By all means, dispense with the chili and cinnamon (and indeed the rum, though you will need to make up the liquid with more water) if you want to go for a regular chocolate flavor, but after the relative blandness of fish, tempered with the wonderful herbal reach of the parsley, a little bit of fire is desirable.
I got the idea for the chili-cinnamon-chocolate mix from a cake recipe in Art Smith’s glorious “Back to the Table: The Reunion of Food and Family” (Hyperion), which introduced me to Vosges Haut-Chocolat, a Chicago company that sells spicy Aztec Elixir, and since it has a Web site, www.vosgeschocolate.com (click on couture cocoas), you can get it easily (in which case use half a cup in place of the cocoa, cinnamon and chili in the recipe), but there is no need to buy fancy ingredients.
This is, after all, a simple pudding, which requires little to make it perfect. A few store ingredients to make it, some good shop-bought vanilla ice cream or heavy cream to eat with it: a perfectly balanced dessert to end a comfortingly harmonious meal.
* Nigella Lawson is the author, most recently, of “Feast: Food That Celebrates Life” and the host of “Nigella Bites,” on the Style Network and E! Entertainment Television.
COD WITH TOASTED ALMONDS
Time: 20 minutes
1/2 cup sliced almonds
3 tablespoons butter
2 teaspoons olive oil
4 6-ounce cod fillets (or any other meaty white fish), with skin
Salt and freshly ground black pepper
Juice of 1 lemon
1 cup flat-leaf parsley leaves, chopped.
1. Place a large dry nonstick skillet over medium heat, and add almonds. Stir constantly until they are tinged with color. Take from heat, and transfer to a bowl to cool.
2. Place the same pan over medium heat, and add butter and olive oil. When both begin to bubble, add cod fillets skin side up. Season well with salt and pepper. Brown fish until
opaque all the way through, turning once, 3 to 4 minutes a side. Transfer fish to a warm serving plate, skin side down.

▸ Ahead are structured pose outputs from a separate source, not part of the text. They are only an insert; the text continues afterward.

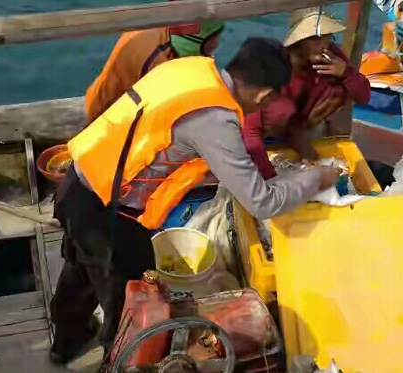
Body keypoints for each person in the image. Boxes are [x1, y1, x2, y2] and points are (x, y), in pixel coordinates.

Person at [49, 37, 341, 366]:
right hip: (107, 214)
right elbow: (262, 202)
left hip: (78, 179)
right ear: (264, 95)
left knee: (80, 268)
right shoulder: (216, 119)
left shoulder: (190, 70)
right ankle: (119, 362)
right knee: (134, 306)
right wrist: (316, 177)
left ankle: (64, 343)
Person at [243, 8, 371, 180]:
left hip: (303, 128)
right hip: (260, 138)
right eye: (315, 38)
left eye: (328, 36)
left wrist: (346, 73)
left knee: (339, 91)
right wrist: (271, 178)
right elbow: (250, 132)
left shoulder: (331, 56)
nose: (325, 44)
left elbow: (363, 97)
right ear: (298, 42)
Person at [84, 21, 225, 123]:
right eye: (217, 35)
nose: (218, 42)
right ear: (207, 39)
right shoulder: (163, 66)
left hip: (105, 107)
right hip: (108, 124)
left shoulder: (160, 26)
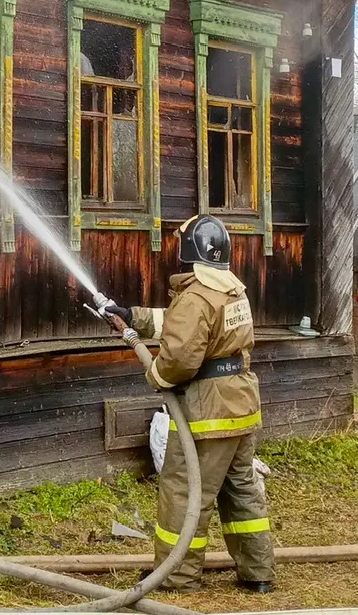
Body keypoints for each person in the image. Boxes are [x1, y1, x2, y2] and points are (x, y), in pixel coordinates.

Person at [105, 215, 274, 593]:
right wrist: (132, 317)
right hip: (240, 405)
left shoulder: (197, 296)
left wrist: (157, 377)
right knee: (240, 488)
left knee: (184, 491)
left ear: (189, 251)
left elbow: (180, 357)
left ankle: (177, 575)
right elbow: (184, 323)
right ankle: (258, 572)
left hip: (207, 412)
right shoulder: (230, 290)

3. Reduce heat under pan to low, and add lemon juice. Stir to blend with butter and oil, then pour this sauce over fillets. Scatter parsley over cod, and scatter with toasted almonds. Serve immediately.
Yield: 4 servings.
AZTEC HOT CHOCOLATE PUDDING
Time: 45 minutes
Butter for greasing pudding dish
1 cup all-purpose flour
2 teaspoons baking powder
1/2 teaspoon baking soda
Pinch of salt
1 teaspoon ground cinnamon
1/4 teaspoon chili powder
1 cup superfine sugar
1/2 cup best-quality cocoa powder
1/2 cup milk
1 teaspoon vanilla extract
1/4 cup corn oil
1/2 cup dark brown sugar
1/4 cup dark rum.
1. Heat oven to 350 degrees. Butter 8-cup pudding or souffl» dish. Set aside. In large bowl, combine flour, baking powder, baking soda, salt, cinnamon, chili, superfine sugar and 1/4 cup cocoa powder. In small bowl, mix milk, vanilla and oil. Pour into flour mixture. Mix by hand for thick smooth batter.
2. Spoon batter into pudding dish, and smooth the top. Pour 3/4 cup water into a small pan. Set over high heat, and bring to boil. In small bowl, combine remaining 1/4 cup cocoa with brown sugar, making sure there are no lumps. Spread evenly across the batter. Pour boiling water over it, and top with rum.
3. Bake pudding until top is a bubbling sponge and center is wobbly and liquid, about 30 minutes. To serve, spoon out portions that include some of the top and chocolate sauce beneath. If desired, accompany with vanilla ice cream.